You don't work with people that are the same age as you, and will most likely
have friends with different ages as you get older.

Other than that however, I agree with you. My opinion is one I can only hold
personally. I would hate to see certain parents attempting to educate their
kids when they aren't intelligent or street smart enough to do it.

I do however think school can do much better. Some sort of Montessori without
the pompousness.

------
bking
I could not agree more. As the availability of information increases, the
necessity of learning in its current incarnation of "school" becomes more
obsolete.

It is my opinion that there is a mirror between the lifecycles of education
and technology. In the very beginning, the complexities of each required
dilligent and strict adherance to rules. As each progressed the systems became
more complex and convoluted.

At this point they split, even though they should continue along the same
cycle.

Technology began to shift focus from supplying the necessary information to
elegantly presenting complex code in a way that anyone can use it (or write
it). Back in the day you had to know how to program machine code to get
anywhere. Now almost anyone can use the technology, from a todler to a granny.
Technology is so advanced that it is almost natural.

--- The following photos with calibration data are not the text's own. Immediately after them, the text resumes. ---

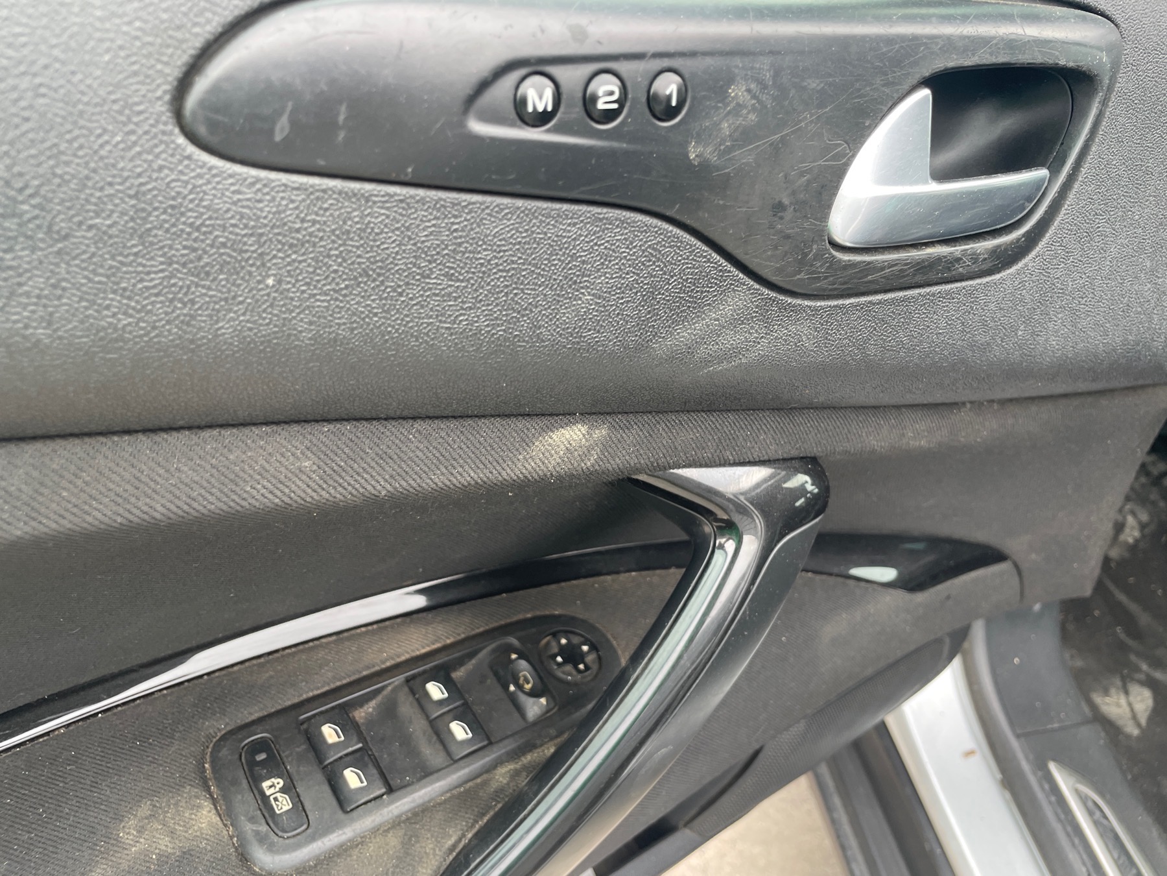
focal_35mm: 26
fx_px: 877
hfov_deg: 67.3
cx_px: 584
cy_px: 438
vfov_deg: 53.1
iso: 80
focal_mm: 4.2
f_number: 1.6
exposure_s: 1/121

"School" has hit this point and refuses to progress towards the natural state
of learning. Instead of leveraging the availibility of information and using
that ease of access to fortify practicle growth, we are forcing a system of
modular selective learning. Learning that spends so much time trying to teach
the basics that it bypasses connecting the actual relevance of the subject to
real world applications.

If this was TL;DR here is a summary:

School now is like trying to teach someone how to hunt the wrong way. They
make you read a bunch of books, write a bunch of papers, and learn the
equations for the parabolic arc of a spear in midair, then drop you off in the
middle of a forest "confident" you will survive, when all they had to do was
give you a spear and have you throw it a couple times with guidance.

------
silvestrov
Schools create well-educated sheep.